# Tusc River & Stillwater Creek Today



## tcba1987 (Jun 22, 2004)

first thing this morning i tried the Tusc River for pike and/or saugeye. fished one location south of new philly for an hour and had NO hits !! fished with catfish hunter and he got skunked too.

we decided to give "the point" on the stillwater a try and got skunked there also, fished there for about an hour and a half, wish i had more to report but hey figured id save someone a long drive to the stillwater.


----------



## fishing_marshall (Jun 12, 2004)

I fished from 11:00 - 2:00 today. First spot we went to lost something big on a wildeye shad. I think it was a saugeye , definetly not a pike. Moved to another spot. Lost a smaller pike by the bank on a HJ14 black/silver husky jerk. Very next cast landed a 26in pike.


----------



## tcba1987 (Jun 22, 2004)

WAY TO GO JOSH !!! 

I went back out this evening from 445 till 600 and didnt have a hit, i fished the stillwater. you must really be on to something with the pike Josh !!!


----------



## fishing_marshall (Jun 12, 2004)

Husky jerks and rogues fished somewhat slow has been the bait. Both pike today hit the husky jerk just 5 feet from where I had a chub under a bobber. The pike don't seem to be biting til about 11:30am. I almost fished the point early this morning , but heard the saugeye bite has slowed down.


----------



## bttmline (Apr 7, 2004)

Hoping for some rain tonight. That will help I hope.
Tim


----------



## poormanspalmbeachfishing (Feb 19, 2007)

any action lately on the tusc? seems like were all from around the stark county / tusc county area itd be nice to meet up sometime and do some fishing on the tusc...


----------



## tcba1987 (Jun 22, 2004)

NOTHING going on lately, i havent heard of any fish being caught !!! yeah we SHOULD try to have a Tusc River get together for this year, Catfishing or chasing some pike, saugeye or smallies !! what do some of you other Tusc River guys think ???


----------



## poormanspalmbeachfishing (Feb 19, 2007)

i like sittin at the dam with a small bonfire, beer, and my rig  it would be cool to have 10 or so people covering some ground down there along the shore, or i might even get the canoe out if it was a day trip type deal and there was someone who was educated well in navigating parts of this river and fishing it, but i love them tusc cats they dont get much better....other than ohio river cats..

+++++

Set task a
Can you extract the part of the fishing thread that opens with the words containing "Husky jerks and" and closes with "(Apr 7, 2004)"?

Records for this exercise
+++++

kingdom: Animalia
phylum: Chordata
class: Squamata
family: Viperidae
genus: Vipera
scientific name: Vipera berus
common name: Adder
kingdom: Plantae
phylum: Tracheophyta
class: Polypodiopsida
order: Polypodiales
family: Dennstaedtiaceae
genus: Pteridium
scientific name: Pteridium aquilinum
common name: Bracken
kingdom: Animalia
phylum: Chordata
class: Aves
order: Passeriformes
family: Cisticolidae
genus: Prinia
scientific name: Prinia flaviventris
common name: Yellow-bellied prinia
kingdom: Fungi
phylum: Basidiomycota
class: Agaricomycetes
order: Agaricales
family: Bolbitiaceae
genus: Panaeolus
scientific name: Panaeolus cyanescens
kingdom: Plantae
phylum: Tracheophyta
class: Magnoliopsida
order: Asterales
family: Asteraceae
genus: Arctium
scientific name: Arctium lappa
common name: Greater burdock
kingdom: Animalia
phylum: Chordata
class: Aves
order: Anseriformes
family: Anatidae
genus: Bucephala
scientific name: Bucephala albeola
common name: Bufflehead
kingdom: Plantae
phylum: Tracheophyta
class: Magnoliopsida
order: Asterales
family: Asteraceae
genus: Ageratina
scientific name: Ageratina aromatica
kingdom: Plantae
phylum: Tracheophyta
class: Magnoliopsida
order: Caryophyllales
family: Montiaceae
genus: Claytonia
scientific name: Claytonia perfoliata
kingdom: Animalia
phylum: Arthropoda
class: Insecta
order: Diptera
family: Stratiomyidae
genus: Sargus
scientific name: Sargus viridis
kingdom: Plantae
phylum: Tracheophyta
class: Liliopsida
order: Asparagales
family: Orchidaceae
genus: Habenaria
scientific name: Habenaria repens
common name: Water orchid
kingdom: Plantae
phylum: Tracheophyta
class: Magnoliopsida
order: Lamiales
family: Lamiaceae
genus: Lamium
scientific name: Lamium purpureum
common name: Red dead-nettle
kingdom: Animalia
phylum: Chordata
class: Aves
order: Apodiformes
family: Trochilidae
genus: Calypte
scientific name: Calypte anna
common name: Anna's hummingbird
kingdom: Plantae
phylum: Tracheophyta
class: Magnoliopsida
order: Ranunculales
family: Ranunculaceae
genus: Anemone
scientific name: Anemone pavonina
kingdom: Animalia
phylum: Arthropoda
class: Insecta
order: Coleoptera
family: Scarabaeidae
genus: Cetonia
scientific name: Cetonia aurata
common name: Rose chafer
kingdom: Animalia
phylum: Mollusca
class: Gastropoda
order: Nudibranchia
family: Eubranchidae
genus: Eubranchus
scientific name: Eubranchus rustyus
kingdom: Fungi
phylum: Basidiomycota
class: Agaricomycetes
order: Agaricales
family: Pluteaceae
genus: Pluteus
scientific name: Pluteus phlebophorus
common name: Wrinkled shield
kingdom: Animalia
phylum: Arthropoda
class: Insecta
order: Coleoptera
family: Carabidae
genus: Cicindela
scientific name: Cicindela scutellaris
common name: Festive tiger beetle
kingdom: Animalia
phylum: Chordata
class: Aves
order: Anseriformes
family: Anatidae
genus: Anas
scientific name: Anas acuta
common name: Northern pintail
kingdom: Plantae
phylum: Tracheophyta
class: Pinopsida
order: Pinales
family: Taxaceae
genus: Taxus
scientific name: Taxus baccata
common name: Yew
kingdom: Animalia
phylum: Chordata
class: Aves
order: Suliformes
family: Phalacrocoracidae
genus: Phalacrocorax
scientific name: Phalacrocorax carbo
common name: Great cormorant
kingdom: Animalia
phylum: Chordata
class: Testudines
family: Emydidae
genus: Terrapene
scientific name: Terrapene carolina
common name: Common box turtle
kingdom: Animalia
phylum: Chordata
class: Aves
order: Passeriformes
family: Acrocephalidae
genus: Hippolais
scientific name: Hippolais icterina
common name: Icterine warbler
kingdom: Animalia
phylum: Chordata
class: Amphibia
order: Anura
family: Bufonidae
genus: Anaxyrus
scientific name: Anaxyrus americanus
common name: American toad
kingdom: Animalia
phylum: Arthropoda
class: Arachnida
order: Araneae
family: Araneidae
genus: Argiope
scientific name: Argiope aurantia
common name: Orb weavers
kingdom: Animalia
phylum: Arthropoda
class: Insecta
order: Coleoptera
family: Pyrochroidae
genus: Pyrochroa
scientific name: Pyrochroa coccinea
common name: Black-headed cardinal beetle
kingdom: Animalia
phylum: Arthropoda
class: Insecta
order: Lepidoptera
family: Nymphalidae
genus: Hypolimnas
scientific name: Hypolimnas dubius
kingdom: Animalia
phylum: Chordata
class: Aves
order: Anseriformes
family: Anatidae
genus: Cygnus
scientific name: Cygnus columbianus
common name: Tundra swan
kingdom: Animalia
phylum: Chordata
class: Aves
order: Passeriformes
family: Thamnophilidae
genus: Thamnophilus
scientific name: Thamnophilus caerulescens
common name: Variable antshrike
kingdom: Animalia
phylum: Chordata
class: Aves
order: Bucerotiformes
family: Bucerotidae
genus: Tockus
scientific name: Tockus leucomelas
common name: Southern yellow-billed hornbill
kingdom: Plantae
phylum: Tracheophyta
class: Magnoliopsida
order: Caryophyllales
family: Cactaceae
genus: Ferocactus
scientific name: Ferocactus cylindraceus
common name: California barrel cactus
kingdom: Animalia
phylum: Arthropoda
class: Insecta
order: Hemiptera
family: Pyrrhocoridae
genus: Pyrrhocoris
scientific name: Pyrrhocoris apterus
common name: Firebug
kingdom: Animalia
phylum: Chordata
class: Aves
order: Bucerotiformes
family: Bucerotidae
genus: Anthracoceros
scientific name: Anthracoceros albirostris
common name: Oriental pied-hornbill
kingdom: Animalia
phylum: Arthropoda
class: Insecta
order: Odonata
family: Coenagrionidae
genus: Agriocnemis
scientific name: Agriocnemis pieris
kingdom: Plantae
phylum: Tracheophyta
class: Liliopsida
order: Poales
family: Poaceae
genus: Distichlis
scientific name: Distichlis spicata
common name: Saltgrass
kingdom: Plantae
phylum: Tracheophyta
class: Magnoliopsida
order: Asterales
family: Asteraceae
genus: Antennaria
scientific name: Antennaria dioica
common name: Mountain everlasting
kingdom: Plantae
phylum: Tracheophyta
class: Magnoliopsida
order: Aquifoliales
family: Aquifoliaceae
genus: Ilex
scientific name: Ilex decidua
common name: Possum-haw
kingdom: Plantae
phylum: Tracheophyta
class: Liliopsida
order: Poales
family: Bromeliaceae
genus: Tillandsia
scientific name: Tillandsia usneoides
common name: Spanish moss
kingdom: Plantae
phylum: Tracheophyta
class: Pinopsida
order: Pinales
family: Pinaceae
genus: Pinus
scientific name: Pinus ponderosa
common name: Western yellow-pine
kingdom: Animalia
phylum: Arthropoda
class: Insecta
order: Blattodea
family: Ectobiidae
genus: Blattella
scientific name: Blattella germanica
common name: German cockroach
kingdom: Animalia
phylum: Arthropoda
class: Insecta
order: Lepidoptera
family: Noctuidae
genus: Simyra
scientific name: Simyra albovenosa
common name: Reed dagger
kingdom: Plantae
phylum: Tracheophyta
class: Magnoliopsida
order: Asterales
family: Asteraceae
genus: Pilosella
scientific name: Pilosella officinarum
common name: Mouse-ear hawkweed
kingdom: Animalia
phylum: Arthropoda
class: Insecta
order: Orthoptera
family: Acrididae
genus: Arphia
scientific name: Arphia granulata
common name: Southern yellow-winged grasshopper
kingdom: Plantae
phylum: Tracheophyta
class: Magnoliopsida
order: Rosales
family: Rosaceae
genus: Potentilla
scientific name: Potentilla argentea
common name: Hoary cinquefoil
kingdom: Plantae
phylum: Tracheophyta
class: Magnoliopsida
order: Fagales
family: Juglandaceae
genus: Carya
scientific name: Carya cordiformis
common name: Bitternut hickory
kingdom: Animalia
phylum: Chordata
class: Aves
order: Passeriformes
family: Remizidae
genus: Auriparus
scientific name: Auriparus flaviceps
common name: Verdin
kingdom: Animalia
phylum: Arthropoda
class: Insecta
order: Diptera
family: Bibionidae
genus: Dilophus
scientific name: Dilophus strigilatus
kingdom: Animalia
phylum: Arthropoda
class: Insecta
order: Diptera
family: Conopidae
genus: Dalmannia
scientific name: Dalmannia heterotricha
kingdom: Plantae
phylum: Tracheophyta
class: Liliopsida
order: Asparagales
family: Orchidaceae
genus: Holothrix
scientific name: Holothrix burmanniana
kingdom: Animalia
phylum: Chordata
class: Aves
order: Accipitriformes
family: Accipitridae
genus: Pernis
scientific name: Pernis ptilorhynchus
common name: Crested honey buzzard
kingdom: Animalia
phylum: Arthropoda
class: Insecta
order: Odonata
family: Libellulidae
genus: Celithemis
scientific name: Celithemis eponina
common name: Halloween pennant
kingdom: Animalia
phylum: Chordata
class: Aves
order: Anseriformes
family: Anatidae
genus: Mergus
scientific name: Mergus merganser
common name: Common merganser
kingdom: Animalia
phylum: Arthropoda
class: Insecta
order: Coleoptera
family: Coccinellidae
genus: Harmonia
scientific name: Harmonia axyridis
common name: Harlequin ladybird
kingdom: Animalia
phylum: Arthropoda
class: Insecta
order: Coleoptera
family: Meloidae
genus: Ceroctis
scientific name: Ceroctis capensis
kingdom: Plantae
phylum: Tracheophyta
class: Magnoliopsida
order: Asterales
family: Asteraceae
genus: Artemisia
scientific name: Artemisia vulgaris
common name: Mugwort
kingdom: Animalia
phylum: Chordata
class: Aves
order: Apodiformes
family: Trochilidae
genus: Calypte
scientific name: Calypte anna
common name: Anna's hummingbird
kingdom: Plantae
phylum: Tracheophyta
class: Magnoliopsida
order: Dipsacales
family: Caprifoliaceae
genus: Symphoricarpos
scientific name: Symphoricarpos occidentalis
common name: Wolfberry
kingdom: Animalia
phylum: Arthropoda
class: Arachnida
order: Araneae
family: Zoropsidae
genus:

+++++

Set task b
Could you rewrite the records from the line containing "common name: Wolfberry" through the end of the records, swapping "phylum" for "division" and leaving everything else untouched?

Exercise response a
Husky jerks and rogues fished somewhat slow has been the bait. Both pike today hit the husky jerk just 5 feet from where I had a chub under a bobber. The pike don't seem to be biting til about 11:30am. I almost fished the point early this morning , but heard the saugeye bite has slowed down.


----------



## bttmline (Apr 7, 2004)

Exercise response b
common name: Wolfberry
kingdom: Animalia
division: Arthropoda
class: Arachnida
order: Araneae
family: Zoropsidae
genus:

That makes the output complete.